Document section

Such is the message that I heard preached those afternoons at UGA, but I don’t believe that it was the message that Jesus wanted us to believe.  He went to Jerusalem that week in order to stare death in the face, ultimately to be overcome temporarily by death, and yet proclaimed this message: God is not the God of the dead, but of the living.  Was it because he wanted to simply be argumentative with the Sadducees, as they were being with him?  I think he wanted them to experience a meaningful live augmented, not limited, by God, because there is so much of God for us to see and experience each day.

            When I first came to the Episcopal Church, I was introduced to the idea of the Sacraments, that there are times and places when we are certain of God’s very real presence, like when we celebrate the Eucharist, and like when we baptize.  Then, a priest friend of mine in Atlanta encouraged me one day to look for the little sacraments in life, the ones written with a lower case “s,” the ones that the church has never officially identified—like we have in communion, baptism, and marriage—but the ones that we experience from time to time and are equally overcome by God’s presence—the way that we hear a song’s message again for the first time and realize that God is speaking to us, the way that special events in life mark us forever, the way that God speaks to us on a quiet, Tuesday afternoon as we stand in line at Starbucks and hear, “grande nonfat latte for Jill.”  That’s why I have been so crazy as to bring Elton John and the Grateful Dead into King of Peace, because I have recognized God’s message of hope and reconciliation even through such unlikely means.  All of these are sacraments because we see that God is working in us.  All of these are means of grace because God is not the God of the dead, but of the living.  As we will soon say in the words of the Nicene Creed, we look for the resurrection of the dead—in the future—but we believe in God—in the present.  We have experienced as real what Jesus promised to us so many years ago—that God is the God of the living, and that in Christ all have been made alive.

Excerpted data
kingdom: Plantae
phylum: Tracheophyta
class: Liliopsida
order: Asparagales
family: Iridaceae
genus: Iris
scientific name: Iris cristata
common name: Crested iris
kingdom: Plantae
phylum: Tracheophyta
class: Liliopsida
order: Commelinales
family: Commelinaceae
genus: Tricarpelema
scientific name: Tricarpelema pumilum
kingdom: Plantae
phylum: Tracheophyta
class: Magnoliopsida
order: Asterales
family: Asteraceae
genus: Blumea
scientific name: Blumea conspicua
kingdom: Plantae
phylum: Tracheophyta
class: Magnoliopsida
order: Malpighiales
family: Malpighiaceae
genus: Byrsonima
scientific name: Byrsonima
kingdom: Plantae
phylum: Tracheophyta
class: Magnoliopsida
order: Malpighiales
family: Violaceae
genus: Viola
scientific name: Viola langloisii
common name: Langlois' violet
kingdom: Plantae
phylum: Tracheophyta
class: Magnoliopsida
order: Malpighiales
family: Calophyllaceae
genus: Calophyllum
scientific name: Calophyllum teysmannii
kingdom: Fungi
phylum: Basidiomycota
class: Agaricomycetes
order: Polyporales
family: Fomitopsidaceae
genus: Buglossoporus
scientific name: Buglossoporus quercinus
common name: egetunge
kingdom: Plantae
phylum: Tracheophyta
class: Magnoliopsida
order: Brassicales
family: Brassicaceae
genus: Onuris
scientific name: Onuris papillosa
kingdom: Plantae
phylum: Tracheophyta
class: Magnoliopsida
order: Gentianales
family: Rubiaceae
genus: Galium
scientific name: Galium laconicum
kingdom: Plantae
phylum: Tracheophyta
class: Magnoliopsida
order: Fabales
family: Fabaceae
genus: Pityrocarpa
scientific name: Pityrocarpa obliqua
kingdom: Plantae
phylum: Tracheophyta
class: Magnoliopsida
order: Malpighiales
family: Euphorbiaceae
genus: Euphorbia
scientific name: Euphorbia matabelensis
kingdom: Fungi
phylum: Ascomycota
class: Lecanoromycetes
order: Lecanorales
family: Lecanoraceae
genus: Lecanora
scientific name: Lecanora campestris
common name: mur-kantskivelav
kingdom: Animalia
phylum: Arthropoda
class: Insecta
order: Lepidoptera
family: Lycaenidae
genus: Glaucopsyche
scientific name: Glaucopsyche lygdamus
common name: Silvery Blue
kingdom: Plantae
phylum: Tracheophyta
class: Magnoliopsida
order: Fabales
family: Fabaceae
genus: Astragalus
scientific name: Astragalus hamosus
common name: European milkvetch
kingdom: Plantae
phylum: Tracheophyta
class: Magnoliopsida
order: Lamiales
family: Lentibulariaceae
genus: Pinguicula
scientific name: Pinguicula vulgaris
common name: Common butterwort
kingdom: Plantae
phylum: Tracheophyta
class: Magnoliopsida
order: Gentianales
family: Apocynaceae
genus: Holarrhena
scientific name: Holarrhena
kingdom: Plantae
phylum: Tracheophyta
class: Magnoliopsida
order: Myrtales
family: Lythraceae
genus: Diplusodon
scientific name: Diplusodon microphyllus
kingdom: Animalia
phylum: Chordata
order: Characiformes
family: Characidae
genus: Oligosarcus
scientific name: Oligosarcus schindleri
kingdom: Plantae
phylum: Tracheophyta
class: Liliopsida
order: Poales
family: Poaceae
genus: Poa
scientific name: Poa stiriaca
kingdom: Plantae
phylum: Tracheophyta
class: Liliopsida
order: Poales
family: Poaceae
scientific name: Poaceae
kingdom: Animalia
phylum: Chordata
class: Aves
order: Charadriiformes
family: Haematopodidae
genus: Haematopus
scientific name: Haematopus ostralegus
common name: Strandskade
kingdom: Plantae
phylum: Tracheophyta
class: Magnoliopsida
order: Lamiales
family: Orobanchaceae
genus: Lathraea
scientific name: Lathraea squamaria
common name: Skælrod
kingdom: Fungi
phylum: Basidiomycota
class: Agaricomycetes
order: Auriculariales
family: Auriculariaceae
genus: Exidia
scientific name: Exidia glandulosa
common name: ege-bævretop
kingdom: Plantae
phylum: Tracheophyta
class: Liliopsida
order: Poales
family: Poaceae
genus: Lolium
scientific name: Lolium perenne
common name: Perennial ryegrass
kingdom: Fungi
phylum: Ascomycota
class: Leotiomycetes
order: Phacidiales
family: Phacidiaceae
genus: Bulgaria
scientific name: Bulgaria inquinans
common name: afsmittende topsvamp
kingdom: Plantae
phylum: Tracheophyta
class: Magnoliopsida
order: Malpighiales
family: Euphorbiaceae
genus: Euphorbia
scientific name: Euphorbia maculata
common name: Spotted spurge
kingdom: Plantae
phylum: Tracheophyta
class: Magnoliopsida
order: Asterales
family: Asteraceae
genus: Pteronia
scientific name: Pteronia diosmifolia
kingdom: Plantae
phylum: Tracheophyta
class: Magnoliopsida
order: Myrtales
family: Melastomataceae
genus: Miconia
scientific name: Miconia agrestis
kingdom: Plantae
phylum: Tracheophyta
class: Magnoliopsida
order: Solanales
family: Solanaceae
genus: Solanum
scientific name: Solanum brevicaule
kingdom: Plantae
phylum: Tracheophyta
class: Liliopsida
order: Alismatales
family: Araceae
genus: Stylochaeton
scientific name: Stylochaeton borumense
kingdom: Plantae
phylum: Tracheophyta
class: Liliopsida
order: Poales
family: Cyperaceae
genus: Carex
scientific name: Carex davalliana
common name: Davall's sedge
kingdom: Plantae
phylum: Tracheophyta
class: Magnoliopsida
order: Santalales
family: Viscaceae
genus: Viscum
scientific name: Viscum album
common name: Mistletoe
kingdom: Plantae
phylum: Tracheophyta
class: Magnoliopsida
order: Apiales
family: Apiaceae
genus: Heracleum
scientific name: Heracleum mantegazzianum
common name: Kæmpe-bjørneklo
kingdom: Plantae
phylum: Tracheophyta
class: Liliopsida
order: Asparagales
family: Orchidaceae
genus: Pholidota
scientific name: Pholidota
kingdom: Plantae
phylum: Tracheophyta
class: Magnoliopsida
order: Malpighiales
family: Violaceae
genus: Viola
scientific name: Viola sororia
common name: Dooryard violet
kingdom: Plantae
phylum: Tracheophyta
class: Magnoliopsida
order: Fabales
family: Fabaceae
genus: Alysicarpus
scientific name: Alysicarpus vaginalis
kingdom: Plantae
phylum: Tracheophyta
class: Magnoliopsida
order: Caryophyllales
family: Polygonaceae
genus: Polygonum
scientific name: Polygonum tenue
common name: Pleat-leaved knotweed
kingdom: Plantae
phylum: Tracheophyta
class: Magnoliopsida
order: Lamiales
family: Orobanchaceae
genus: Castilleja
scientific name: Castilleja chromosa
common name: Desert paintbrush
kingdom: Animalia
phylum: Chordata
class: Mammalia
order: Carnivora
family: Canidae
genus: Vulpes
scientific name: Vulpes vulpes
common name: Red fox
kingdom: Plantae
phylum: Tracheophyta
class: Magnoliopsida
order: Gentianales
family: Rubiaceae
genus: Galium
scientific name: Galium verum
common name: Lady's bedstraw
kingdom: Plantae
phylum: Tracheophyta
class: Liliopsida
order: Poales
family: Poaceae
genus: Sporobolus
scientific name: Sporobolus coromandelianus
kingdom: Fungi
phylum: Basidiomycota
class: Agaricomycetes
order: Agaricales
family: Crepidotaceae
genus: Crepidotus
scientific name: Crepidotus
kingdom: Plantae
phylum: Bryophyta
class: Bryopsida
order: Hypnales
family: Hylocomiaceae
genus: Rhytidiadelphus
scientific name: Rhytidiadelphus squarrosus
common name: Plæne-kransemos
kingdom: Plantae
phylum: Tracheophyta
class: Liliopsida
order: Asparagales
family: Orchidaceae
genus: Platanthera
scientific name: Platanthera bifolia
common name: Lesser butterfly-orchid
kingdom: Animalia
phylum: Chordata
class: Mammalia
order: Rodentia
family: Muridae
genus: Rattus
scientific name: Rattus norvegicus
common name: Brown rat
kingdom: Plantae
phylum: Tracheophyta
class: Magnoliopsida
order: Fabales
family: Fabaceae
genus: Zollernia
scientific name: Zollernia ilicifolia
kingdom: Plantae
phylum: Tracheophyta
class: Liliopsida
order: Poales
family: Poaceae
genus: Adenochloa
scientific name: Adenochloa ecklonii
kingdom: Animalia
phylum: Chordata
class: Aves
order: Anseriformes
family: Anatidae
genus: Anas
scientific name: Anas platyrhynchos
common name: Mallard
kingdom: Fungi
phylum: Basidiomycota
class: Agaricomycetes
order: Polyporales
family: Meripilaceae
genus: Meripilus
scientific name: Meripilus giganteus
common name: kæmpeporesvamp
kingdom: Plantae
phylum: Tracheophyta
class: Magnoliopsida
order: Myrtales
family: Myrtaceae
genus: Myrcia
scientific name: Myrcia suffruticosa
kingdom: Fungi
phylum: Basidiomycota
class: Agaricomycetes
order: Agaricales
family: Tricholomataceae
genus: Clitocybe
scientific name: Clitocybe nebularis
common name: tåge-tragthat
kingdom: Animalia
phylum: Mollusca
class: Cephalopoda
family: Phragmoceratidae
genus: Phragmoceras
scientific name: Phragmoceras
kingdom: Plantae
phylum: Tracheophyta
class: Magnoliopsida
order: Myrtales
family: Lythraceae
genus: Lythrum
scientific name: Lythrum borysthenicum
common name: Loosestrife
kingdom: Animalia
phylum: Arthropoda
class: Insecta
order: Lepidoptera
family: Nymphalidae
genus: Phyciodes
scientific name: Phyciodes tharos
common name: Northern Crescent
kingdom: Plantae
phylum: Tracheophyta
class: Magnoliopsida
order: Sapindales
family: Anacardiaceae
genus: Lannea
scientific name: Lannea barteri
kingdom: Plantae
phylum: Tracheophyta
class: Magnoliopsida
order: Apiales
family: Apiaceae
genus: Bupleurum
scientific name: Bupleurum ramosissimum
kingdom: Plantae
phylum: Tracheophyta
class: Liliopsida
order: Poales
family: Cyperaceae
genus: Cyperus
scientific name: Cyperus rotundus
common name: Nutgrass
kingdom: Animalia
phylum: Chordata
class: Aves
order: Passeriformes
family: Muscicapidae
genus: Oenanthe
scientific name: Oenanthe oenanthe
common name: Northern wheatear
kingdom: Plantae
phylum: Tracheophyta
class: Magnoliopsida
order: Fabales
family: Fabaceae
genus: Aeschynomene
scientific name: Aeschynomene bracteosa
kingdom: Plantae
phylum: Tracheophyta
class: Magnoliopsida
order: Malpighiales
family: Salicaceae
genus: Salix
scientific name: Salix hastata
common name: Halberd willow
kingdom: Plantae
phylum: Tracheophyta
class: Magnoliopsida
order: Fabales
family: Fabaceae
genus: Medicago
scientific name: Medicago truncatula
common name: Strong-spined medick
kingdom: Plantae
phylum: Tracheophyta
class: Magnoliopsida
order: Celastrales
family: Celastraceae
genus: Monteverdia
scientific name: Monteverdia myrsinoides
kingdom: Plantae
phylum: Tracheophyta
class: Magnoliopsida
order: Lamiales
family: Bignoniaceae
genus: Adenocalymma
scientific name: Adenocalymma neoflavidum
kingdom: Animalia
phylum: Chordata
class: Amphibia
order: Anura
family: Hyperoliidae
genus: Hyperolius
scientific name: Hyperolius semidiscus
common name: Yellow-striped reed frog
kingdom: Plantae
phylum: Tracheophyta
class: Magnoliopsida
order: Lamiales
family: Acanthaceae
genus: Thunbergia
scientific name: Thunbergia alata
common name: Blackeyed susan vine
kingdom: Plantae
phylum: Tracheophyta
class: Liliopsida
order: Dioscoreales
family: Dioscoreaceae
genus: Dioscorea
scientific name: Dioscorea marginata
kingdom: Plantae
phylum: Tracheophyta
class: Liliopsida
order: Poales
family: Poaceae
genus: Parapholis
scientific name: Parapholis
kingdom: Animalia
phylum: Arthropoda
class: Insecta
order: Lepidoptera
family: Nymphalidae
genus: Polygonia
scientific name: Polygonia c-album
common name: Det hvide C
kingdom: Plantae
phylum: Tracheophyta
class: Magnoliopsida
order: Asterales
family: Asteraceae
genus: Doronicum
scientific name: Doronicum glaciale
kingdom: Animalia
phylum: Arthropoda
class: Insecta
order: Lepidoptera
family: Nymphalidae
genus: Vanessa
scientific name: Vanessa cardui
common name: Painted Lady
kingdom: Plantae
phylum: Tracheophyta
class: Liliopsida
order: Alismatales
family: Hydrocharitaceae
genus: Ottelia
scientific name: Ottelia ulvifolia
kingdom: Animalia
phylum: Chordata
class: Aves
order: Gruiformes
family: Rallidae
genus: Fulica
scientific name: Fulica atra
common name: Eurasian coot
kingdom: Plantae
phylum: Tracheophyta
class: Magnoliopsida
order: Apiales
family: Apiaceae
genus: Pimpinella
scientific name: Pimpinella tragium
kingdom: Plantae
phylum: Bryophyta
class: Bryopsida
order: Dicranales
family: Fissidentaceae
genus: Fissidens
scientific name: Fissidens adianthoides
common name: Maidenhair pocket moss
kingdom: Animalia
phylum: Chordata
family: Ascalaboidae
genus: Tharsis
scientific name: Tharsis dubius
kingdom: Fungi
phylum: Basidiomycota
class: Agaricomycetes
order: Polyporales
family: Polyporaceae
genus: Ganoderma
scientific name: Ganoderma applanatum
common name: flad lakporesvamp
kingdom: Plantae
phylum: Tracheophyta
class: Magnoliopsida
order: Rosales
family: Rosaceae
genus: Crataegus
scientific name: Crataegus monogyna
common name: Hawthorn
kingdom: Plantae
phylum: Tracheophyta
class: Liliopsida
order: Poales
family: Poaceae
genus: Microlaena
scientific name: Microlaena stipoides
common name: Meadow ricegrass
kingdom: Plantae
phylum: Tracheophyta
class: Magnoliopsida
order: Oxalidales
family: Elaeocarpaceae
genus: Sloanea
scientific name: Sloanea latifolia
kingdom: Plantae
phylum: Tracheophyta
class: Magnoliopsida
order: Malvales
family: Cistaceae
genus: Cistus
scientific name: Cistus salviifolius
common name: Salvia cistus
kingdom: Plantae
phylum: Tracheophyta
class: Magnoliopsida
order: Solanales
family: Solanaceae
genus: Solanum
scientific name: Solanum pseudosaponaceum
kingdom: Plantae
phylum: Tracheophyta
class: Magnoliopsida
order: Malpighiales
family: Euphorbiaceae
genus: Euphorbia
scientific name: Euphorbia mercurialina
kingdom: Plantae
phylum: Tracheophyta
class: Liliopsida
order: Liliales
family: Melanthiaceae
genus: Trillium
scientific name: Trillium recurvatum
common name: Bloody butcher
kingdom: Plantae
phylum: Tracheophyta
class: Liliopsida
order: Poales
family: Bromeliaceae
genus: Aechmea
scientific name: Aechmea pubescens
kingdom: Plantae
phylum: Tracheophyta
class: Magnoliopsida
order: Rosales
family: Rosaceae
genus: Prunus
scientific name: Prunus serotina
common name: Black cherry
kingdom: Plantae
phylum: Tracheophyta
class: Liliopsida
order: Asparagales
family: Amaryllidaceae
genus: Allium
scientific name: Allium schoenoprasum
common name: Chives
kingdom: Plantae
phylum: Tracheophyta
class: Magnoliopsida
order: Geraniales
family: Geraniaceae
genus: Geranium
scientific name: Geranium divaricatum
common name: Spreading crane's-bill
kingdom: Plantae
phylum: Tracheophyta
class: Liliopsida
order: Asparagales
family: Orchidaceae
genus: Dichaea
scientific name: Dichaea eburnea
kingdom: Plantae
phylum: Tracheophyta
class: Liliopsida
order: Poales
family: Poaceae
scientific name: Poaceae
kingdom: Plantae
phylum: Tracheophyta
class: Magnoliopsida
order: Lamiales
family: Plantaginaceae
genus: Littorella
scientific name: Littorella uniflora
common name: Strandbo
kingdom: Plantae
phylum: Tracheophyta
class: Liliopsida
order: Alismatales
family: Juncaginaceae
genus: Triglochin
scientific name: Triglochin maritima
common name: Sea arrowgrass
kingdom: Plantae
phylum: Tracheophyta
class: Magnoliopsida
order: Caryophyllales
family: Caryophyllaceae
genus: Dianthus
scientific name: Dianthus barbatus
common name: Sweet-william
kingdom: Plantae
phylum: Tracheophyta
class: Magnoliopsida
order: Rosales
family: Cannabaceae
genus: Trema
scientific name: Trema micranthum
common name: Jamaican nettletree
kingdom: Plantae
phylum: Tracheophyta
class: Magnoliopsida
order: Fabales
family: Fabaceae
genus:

The problem
Return the passage of the sermon excerpt that begins at "Such is the" and stops after "experience each day.", copied word for word. The items that come after the sermon excerpt are from another source.

Written answer
Such is the message that I heard preached those afternoons at UGA, but I don’t believe that it was the message that Jesus wanted us to believe.  He went to Jerusalem that week in order to stare death in the face, ultimately to be overcome temporarily by death, and yet proclaimed this message: God is not the God of the dead, but of the living.  Was it because he wanted to simply be argumentative with the Sadducees, as they were being with him?  I think he wanted them to experience a meaningful live augmented, not limited, by God, because there is so much of God for us to see and experience each day.